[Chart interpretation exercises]
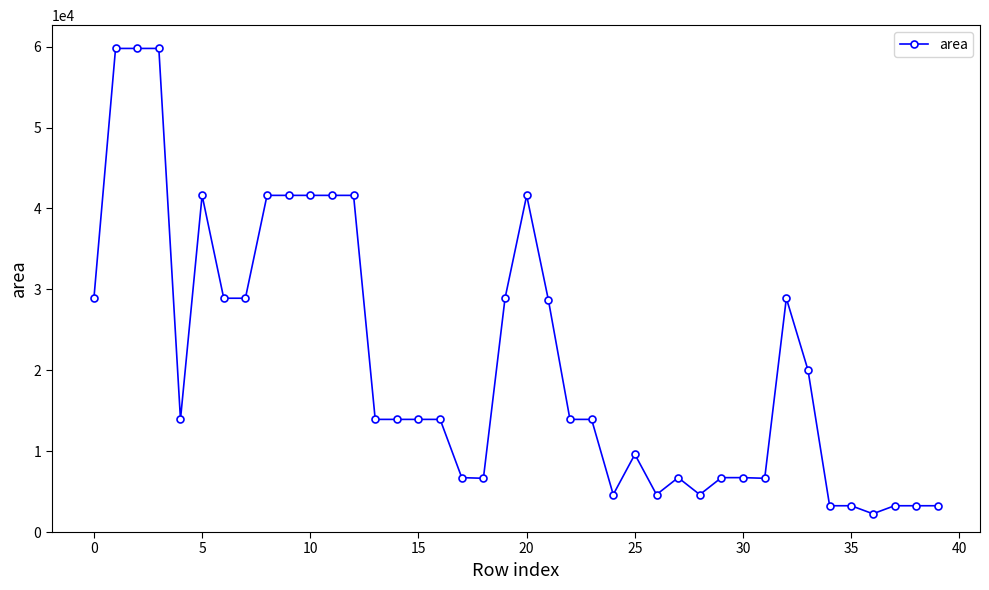

True or false: the data has more than 1 interior local peaks.

True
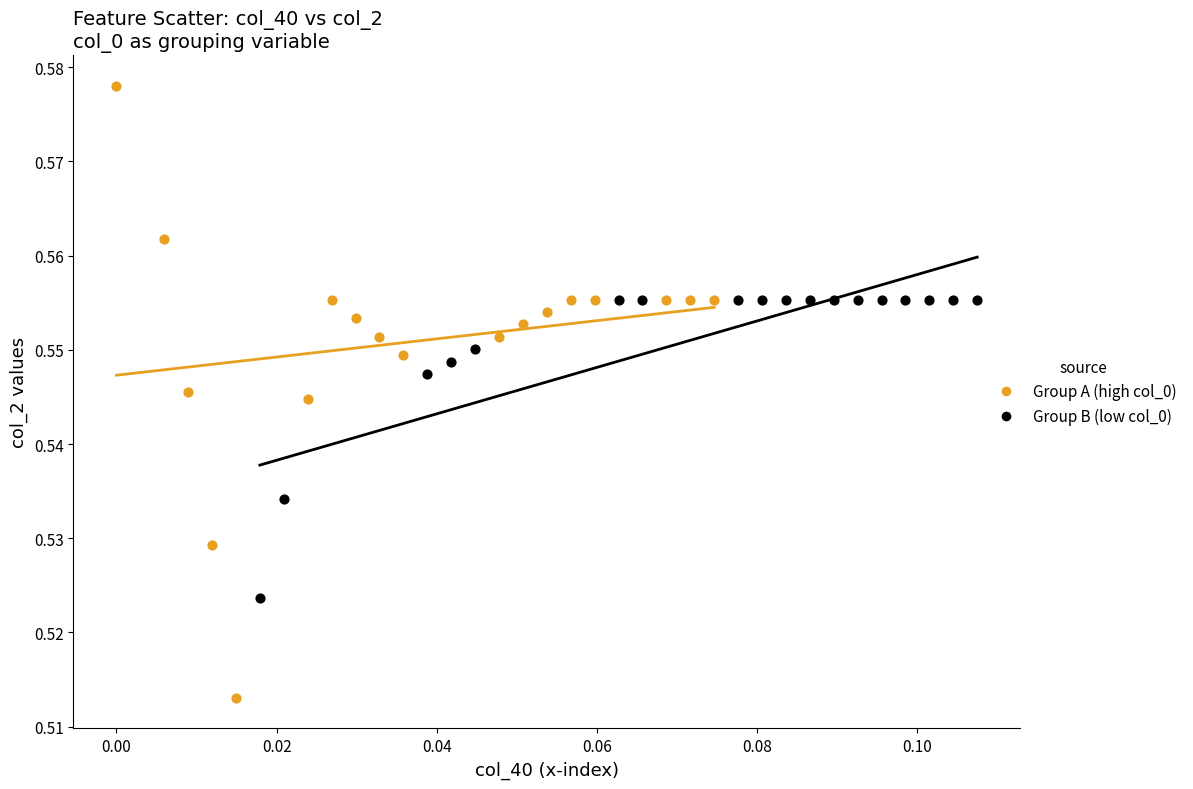

Which series contains the highest Y value?

Group A (high col_0)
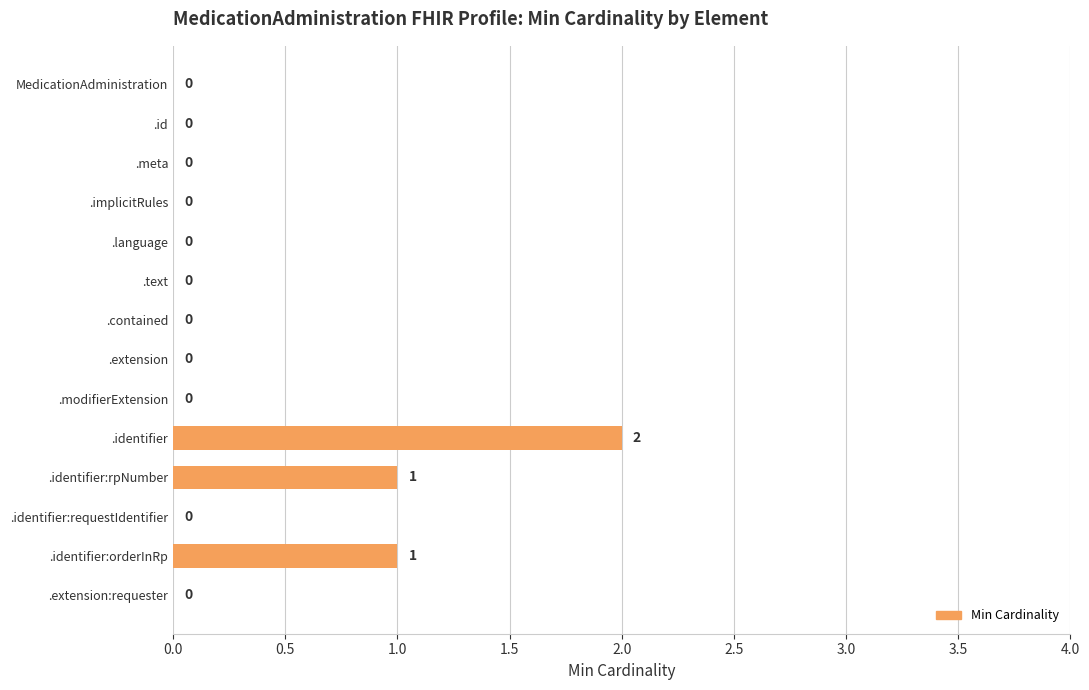

Reading top to bottom, extract all data points from this chart.

MedicationAdministration=0	.id=0	.meta=0	.implicitRules=0	.language=0	.text=0	.contained=0	.extension=0	.modifierExtension=0	.identifier=2	.identifier:rpNumber=1	.identifier:requestIdentifier=0	.identifier:orderInRp=1	.extension:requester=0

TASK STATEMENT: Turn the stretch from the line containing "Reading top to" through the end of the listing into a numbered list, skipping any blank lines.

RESULT:
1. Reading top to bottom, extract all data points from this chart.
2. MedicationAdministration=0	.id=0	.meta=0	.implicitRules=0	.language=0	.text=0	.contained=0	.extension=0	.modifierExtension=0	.identifier=2	.identifier:rpNumber=1	.identifier:requestIdentifier=0	.identifier:orderInRp=1	.extension:requester=0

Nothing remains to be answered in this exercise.